**Directions for this task:**
Repeat exactly, and only, the lines below starting at the line that contains "#232326; fill-rule: evenodd" and ending at the line that contains "#38393e; stroke-width: 21", inclusive of both.

Stored data entries:

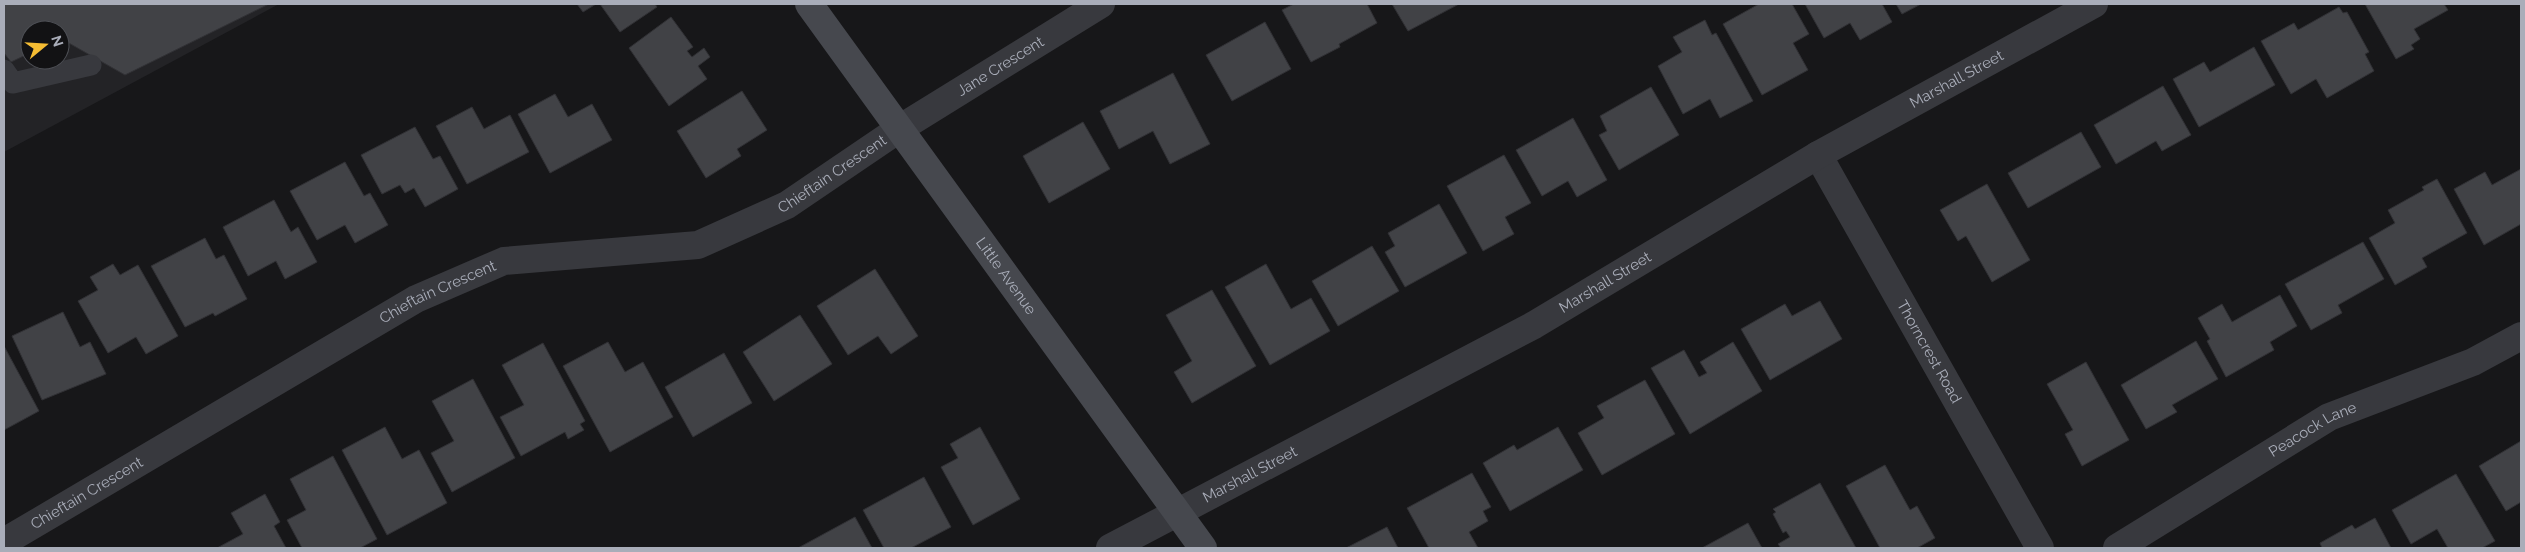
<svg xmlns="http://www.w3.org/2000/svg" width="2525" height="552" font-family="Raleway,sans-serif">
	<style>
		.built { fill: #232326; fill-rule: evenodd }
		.building { fill: #414246; stroke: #313135 }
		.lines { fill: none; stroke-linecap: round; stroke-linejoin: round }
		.lane { stroke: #38393e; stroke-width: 21 }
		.street { stroke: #38393e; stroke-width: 28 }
		.secondary { stroke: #46484e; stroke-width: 28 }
		.labels { text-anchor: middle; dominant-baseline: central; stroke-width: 5; stroke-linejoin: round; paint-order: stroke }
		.street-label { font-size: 15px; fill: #a9adb9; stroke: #121214 }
	</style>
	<rect width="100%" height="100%" fill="#171719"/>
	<!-- built -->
	<path class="built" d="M 4,4 L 279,4 L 4,152 ZM 30,30 L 60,30 L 60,60 L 30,60 Z"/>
	<!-- building -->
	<g class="building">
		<path d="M 4,4 L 269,4 L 125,75 L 60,38 L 60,30 L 30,30 L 30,53 L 11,62 L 4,53 Z"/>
		<path d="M 577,4 L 596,4 L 583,12 Z"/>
		<path d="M 600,4 L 655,4 L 657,7 L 620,32 Z"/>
		<path d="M 1294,4 L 1367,4 L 1377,23 L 1339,44 L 1340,47 L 1311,62 L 1282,10 Z"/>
		<path d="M 1392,4 L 1459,4 L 1408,31 Z"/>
		<path d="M 1759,4 L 1792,4 L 1809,34 L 1793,43 L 1808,70 L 1762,95 L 1723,24 Z"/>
		<path d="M 1805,4 L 1882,4 L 1892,22 L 1860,40 L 1850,23 L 1824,38 Z"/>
		<path d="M 1896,4 L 1921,4 L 1902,14 Z"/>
		<path d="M 2365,4 L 2444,4 L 2448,10 L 2414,29 L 2420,39 L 2411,45 L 2414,49 L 2396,59 Z"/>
		<path d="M 2339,7 L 2343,13 L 2347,12 L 2369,52 L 2365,54 L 2374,71 L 2327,98 L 2316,79 L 2291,94 L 2261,41 L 2294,23 L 2298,30 Z"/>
		<path d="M 671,17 L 693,47 L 687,51 L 692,57 L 704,48 L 710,57 L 698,66 L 707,79 L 669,106 L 629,48 Z"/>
		<path d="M 1705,20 L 1712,35 L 1716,33 L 1753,101 L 1720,118 L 1710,99 L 1683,114 L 1658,66 L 1682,52 L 1673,37 Z"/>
		<path d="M 1265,22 L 1291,69 L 1232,101 L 1206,55 Z"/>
		<path d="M 2254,47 L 2275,85 L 2199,127 L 2173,79 L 2204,62 L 2210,72 Z"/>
		<path d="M 1173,73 L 1210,144 L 1170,164 L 1153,131 L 1119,149 L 1100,111 Z"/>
		<path d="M 2163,86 L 2191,135 L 2162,151 L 2156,141 L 2116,164 L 2094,125 Z"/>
		<path d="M 1651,87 L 1679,135 L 1619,170 L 1599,135 L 1607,131 L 1600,116 Z"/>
		<path d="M 742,91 L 767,130 L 737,149 L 741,156 L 706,178 L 677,131 Z"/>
		<path d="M 555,94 L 568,117 L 592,104 L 612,140 L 550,173 L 518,114 Z"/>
		<path d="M 472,107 L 484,129 L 510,115 L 529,152 L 467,184 L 436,126 Z"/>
		<path d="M 1573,118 L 1607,180 L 1577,197 L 1568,181 L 1542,196 L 1516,150 Z"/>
		<path d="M 1083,122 L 1110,169 L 1049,203 L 1023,156 Z"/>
		<path d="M 415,127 L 433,159 L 440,156 L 458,189 L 425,207 L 414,188 L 405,193 L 400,185 L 382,194 L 361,155 Z"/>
		<path d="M 2081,132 L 2101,167 L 2028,208 L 2008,173 Z"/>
		<path d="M 1504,155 L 1531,203 L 1505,217 L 1514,234 L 1483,251 L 1447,186 Z"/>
		<path d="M 345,162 L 364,196 L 370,193 L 388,225 L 355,243 L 345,225 L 317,240 L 290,191 Z"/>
		<path d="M 2521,169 L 2521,224 L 2484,245 L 2454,189 L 2485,172 L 2492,185 Z"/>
		<path d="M 2437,179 L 2467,233 L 2422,258 L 2427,267 L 2395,285 L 2369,238 L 2395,223 L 2388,210 L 2424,190 L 2422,187 Z"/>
		<path d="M 1987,184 L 2030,260 L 1992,282 L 1966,236 L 1958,241 L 1940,210 Z"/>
		<path d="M 274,200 L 291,232 L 298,227 L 317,262 L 285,279 L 276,261 L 248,276 L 223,227 Z"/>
		<path d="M 1439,204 L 1467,253 L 1405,287 L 1385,252 L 1395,246 L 1388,233 Z"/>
		<path d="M 205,238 L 216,259 L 224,255 L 247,299 L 215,316 L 213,313 L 185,327 L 151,266 Z"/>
		<path d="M 2363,242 L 2384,279 L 2338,305 L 2342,313 L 2311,330 L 2285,284 Z"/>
		<path d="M 1372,246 L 1399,291 L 1338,326 L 1312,281 Z"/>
		<path d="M 113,264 L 120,275 L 138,265 L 178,336 L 146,354 L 136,337 L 108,353 L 78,301 L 98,290 L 90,277 Z"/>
		<path d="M 1266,264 L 1291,309 L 1311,298 L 1330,331 L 1270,365 L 1225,287 Z"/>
		<path d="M 875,269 L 918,336 L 891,354 L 878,336 L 848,355 L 817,306 Z"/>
		<path d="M 1212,290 L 1256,366 L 1192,403 L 1174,372 L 1192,361 L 1166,315 Z"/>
		<path d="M 2280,295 L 2297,326 L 2270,342 L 2274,350 L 2226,377 L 2207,341 L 2210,339 L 2198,318 L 2222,304 L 2232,322 Z"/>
		<path d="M 1820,301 L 1842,339 L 1770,380 L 1741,329 L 1785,304 L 1792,316 Z"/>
		<path d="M 63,312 L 80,347 L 90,342 L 106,374 L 42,400 L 12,336 Z"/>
		<path d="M 800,315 L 832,364 L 774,401 L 743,352 Z"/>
		<path d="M 2196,341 L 2218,379 L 2172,405 L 2177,412 L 2146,429 L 2121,385 Z"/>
		<path d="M 608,342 L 625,372 L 643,362 L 673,417 L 610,452 L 563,366 Z"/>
		<path d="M 1733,342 L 1762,391 L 1690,434 L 1651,368 L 1684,350 L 1699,377 L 1707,373 L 1700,362 Z"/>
		<path d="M 543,343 L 585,421 L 580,424 L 584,430 L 568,439 L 565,432 L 521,456 L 500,417 L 524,405 L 502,365 Z"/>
		<path d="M 4,346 L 39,411 L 4,430 Z"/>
		<path d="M 724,353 L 752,403 L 693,437 L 665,387 Z"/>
		<path d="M 2086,362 L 2129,440 L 2082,466 L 2065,434 L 2073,430 L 2047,384 Z"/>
		<path d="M 473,379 L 515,458 L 452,492 L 431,453 L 454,441 L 432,401 Z"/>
		<path d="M 1645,380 L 1675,434 L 1602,475 L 1578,433 L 1604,418 L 1597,406 Z"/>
		<path d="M 385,427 L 402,459 L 419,450 L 447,503 L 387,535 L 342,450 Z"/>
		<path d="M 980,427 L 1020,499 L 973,525 L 941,467 L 958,458 L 950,444 Z"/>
		<path d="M 1558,427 L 1583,470 L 1510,511 L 1483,463 L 1514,445 L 1517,450 Z"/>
		<path d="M 2521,441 L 2521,502 L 2506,511 L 2479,466 Z"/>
		<path d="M 333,456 L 377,539 L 360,548 L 302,548 L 287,520 L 306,510 L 290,479 Z"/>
		<path d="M 1885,465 L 1910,510 L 1917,506 L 1935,538 L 1917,548 L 1880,548 L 1846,486 Z"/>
		<path d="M 1472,473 L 1491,507 L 1483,511 L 1488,521 L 1469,532 L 1478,548 L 1429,548 L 1407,508 Z"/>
		<path d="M 2456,474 L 2495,541 L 2482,548 L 2448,548 L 2437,529 L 2411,544 L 2392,510 Z"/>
		<path d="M 924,477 L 951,527 L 911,548 L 884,548 L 863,510 Z"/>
		<path d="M 1820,483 L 1856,548 L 1781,548 L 1778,544 L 1790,537 L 1786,531 L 1783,533 L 1773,514 L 1776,512 L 1773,509 Z"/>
		<path d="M 265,494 L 280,522 L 274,526 L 286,548 L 217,548 L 243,534 L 231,513 Z"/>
		<path d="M 855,517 L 872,548 L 798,548 Z"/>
		<path d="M 2375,518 L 2391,548 L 2322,548 L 2320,543 L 2352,525 L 2355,529 Z"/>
		<path d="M 1748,523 L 1762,548 L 1702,548 Z"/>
		<path d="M 1387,527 L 1398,548 L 1346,548 Z"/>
	</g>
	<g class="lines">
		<!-- lane -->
		<path class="lane" d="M 4,70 L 13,83 L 91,65"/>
		<!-- street -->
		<g class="street">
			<path id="s1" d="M 1818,155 L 2040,548"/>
			<path id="s2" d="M 4,542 L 416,299 L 504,261 L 698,245 L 787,205 L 899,129 L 1101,4"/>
			<path id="s3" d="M 1110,548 L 1534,325 L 1818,155 L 2094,4"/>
			<path id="s4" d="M 2117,548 L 2329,417 L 2473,362 L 2521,336"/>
		</g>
		<!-- secondary -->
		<path class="secondary" id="s5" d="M 809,4 L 1203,548"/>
	</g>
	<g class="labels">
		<!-- street labels -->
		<g class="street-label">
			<text stroke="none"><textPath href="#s2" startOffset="1121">Jane Crescent</textPath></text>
			<text stroke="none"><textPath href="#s3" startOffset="968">Marshall Street</textPath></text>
			<text stroke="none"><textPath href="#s2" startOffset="921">Chieftain Crescent</textPath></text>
			<text stroke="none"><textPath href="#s5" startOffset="336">Little Avenue</textPath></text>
			<text stroke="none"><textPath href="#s3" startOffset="562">Marshall Street</textPath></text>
			<text stroke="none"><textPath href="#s2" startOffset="501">Chieftain Crescent</textPath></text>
			<text stroke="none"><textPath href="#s1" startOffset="226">Thorncrest Road</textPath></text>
			<text stroke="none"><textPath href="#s4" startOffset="229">Peacock Lane</textPath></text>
			<text stroke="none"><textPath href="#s3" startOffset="158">Marshall Street</textPath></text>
			<text stroke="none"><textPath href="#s2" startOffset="96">Chieftain Crescent</textPath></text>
		</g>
	</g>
	<!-- border -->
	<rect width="2525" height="552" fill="none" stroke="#a9adb9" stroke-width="10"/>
	<!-- north arrow -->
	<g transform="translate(45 45) rotate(72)"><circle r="24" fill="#121214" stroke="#4e5056"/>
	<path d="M0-4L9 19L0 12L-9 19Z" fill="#f6bd33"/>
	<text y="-8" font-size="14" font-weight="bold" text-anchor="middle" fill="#a9adb9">N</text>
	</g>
</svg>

**Answer for the task:**
		.built { fill: #232326; fill-rule: evenodd }
		.building { fill: #414246; stroke: #313135 }
		.lines { fill: none; stroke-linecap: round; stroke-linejoin: round }
		.lane { stroke: #38393e; stroke-width: 21 }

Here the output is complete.